Welcome to the EMD Forums!

Are you familiar with DKIM signing? This provides a signed encrypted signature on outgoing messages so the receiver can verify that certain portions of the message such as specified headers (From, To, Date, Subject, etc.) and all or a portion of the message body have not been altered. DKIM is probably more important than SPF these days, since SPF is broken by automatic message forwarding unless SRS (Sender Rewriting Scheme) is used. For DMARC purposes, SFP is always broken by forwarding.

DMARC is becoming a popular method for domains to specify how the receiver should treat a message which fails both SPF and DKIM authentication. You should consider your choice of email provider based both on how you send email which will be trusted by the receiver and spam/phishing detection when you receive email from others.
  • When receiving mail, forwarding to provider B might pass basic SPF if the forwarding service offers sender rewriting (SRS), but forwarding will always break SPF as applied by DMARC (due to alignment failure). So I would not use forwarding if you ever want to use DMARC to reduce spam and domain spoofing.
  • Does provider A provide DKIM signing when sending messages?
  • Does provider A provide SPF, DKIM, and DMARC authentication tests when receiving?

====

TASKS TO COMPLETE:
1 - In the forum post about email authentication, what breaks SPF unless SRS is used?
2 - Rewrite the stretch of the forum post from "DMARC is becoming" through "and domain spoofing.", swapping "receiver" for "recipient".
3 - Which message headers does the forum post name in parentheses as examples?
The listing after this has nothing to do with the forum post.

====

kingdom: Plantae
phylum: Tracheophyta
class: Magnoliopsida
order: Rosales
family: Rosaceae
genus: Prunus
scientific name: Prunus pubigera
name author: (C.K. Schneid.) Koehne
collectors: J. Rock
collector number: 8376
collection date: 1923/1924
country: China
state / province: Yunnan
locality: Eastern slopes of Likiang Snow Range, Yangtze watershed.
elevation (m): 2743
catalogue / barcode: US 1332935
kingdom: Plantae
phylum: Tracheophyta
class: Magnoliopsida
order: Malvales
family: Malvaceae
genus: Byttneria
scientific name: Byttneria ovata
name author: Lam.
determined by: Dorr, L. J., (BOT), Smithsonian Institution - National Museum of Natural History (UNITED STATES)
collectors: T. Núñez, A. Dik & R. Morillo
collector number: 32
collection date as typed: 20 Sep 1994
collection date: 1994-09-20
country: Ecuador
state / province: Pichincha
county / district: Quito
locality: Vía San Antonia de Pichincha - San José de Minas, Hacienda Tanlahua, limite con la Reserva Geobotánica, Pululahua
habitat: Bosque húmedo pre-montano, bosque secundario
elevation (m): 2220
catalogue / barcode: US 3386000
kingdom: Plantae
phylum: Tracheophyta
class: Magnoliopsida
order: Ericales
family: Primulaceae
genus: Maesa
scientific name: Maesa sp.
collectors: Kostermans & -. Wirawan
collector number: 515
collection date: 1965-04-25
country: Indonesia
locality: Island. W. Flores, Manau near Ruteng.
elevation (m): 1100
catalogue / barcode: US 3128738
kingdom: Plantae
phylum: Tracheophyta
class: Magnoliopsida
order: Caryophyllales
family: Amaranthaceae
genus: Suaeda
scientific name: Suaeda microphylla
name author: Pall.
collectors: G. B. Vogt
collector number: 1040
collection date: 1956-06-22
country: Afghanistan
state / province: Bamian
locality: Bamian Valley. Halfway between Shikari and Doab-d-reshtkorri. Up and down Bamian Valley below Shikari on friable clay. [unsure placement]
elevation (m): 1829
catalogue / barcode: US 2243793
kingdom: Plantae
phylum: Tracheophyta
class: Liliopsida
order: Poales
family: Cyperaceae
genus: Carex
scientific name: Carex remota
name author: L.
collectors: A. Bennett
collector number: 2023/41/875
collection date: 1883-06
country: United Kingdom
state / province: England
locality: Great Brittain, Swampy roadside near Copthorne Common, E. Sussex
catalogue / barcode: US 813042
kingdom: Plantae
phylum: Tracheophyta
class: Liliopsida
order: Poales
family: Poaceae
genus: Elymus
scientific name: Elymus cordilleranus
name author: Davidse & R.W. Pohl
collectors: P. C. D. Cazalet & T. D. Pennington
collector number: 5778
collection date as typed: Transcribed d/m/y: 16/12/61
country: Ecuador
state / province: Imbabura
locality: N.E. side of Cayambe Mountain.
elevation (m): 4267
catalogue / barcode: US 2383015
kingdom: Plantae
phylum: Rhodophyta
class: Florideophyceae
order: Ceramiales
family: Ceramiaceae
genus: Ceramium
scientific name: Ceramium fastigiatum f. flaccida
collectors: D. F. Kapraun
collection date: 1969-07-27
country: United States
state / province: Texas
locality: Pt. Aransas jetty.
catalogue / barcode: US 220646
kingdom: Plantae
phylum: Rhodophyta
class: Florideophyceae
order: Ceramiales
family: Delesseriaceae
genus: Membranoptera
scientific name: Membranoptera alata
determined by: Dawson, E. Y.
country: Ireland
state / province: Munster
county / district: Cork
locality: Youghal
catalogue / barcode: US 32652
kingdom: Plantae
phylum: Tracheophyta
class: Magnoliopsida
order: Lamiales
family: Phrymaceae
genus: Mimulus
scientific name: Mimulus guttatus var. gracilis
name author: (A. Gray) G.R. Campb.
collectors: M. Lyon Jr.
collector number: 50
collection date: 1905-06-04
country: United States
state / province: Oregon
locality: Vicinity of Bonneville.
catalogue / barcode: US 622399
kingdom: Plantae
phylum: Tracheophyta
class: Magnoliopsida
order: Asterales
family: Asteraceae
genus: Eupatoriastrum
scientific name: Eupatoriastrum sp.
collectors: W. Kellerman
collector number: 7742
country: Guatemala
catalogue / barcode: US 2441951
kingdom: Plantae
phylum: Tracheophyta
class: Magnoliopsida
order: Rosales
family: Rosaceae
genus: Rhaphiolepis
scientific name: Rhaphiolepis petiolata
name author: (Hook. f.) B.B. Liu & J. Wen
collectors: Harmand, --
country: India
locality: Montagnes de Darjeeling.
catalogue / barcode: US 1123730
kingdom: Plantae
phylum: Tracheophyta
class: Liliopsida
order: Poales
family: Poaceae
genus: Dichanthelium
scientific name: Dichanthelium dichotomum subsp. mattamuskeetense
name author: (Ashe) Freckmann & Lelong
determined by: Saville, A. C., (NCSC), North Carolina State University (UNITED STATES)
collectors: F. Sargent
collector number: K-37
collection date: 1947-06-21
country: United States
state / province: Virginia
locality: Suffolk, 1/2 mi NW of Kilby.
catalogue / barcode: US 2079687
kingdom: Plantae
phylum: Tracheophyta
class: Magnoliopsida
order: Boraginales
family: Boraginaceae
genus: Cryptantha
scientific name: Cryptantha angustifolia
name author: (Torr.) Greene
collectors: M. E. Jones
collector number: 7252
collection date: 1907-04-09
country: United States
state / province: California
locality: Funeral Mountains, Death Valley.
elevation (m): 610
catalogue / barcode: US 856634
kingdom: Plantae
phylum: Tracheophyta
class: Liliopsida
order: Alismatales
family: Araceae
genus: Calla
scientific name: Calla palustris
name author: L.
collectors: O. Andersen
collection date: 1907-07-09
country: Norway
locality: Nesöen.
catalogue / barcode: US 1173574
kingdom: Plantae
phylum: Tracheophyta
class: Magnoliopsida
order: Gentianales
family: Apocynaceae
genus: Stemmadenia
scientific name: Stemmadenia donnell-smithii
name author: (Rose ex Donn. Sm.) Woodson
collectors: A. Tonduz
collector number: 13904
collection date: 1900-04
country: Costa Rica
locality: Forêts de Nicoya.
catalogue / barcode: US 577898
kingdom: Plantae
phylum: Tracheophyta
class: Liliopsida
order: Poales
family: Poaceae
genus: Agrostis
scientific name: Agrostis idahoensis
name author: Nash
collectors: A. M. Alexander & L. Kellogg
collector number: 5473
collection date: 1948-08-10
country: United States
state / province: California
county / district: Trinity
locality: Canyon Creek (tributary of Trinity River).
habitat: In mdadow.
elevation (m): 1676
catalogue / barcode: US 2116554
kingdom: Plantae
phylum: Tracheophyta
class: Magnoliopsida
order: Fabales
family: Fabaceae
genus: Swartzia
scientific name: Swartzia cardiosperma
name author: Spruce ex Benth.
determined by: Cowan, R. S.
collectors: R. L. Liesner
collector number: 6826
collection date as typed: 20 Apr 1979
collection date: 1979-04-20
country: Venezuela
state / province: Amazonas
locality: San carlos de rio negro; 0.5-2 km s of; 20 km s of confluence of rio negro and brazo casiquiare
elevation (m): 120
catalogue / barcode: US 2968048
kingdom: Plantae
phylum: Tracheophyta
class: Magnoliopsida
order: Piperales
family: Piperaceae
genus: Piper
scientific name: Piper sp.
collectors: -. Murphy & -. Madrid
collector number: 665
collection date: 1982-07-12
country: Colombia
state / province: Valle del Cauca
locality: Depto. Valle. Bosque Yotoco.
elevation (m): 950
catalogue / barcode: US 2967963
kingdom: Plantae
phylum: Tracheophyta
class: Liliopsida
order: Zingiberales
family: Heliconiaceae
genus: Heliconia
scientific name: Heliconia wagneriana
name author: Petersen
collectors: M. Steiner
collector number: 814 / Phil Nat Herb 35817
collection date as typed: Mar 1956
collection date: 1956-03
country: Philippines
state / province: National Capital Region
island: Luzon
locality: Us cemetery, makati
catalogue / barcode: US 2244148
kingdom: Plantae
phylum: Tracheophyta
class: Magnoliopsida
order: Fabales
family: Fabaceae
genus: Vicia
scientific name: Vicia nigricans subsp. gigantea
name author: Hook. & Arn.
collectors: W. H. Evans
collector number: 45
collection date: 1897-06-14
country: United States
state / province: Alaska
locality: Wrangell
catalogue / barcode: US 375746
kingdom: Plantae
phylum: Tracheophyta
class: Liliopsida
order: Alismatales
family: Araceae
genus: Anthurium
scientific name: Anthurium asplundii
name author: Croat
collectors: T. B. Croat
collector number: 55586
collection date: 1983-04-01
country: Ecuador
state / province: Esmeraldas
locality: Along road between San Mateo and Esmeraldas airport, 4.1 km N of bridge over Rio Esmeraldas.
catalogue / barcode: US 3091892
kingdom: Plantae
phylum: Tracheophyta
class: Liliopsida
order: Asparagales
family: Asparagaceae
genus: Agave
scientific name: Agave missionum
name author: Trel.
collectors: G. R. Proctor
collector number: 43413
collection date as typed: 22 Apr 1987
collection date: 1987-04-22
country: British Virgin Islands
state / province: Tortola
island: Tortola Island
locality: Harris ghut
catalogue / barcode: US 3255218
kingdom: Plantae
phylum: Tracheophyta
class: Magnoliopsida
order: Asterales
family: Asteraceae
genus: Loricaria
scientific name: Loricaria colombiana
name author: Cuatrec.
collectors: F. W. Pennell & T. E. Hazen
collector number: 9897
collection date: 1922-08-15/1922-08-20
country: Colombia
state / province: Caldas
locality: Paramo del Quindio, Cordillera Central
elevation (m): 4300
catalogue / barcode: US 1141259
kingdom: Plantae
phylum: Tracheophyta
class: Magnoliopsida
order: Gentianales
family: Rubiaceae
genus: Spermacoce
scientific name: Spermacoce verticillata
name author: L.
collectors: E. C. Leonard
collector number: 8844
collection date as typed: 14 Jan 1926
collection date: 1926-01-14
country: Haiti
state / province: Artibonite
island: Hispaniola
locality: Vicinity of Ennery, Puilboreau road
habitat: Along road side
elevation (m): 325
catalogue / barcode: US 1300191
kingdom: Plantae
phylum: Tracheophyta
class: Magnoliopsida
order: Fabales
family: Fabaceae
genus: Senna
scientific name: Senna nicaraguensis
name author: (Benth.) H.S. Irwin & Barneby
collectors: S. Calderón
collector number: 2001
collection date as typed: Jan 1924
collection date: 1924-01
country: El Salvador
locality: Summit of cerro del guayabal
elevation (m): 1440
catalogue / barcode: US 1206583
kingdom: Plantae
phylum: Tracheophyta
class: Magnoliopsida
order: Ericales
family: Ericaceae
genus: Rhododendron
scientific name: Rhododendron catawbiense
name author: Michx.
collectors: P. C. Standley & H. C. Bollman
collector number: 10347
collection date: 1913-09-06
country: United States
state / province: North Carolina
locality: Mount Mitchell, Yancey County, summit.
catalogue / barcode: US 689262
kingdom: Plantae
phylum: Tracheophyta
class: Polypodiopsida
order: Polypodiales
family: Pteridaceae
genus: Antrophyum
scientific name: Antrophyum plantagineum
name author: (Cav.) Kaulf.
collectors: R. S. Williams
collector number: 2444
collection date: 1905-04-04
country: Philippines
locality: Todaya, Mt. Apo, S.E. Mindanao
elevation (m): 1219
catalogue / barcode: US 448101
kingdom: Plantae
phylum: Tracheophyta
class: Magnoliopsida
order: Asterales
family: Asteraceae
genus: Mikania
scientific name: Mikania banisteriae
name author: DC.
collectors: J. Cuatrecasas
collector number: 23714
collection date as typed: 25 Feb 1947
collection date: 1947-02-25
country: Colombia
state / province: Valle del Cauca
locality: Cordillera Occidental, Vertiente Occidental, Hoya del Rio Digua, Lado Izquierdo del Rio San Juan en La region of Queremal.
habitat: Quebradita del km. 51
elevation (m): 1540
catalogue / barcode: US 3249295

====

RESULTS FOR EACH TASK:
1 - Automatic message forwarding.

2 -
DMARC is becoming a popular method for domains to specify how the recipient should treat a message which fails both SPF and DKIM authentication. You should consider your choice of email provider based both on how you send email which will be trusted by the recipient and spam/phishing detection when you receive email from others.
  • When receiving mail, forwarding to provider B might pass basic SPF if the forwarding service offers sender rewriting (SRS), but forwarding will always break SPF as applied by DMARC (due to alignment failure). So I would not use forwarding if you ever want to use DMARC to reduce spam and domain spoofing.

3 - From, To, Date, Subject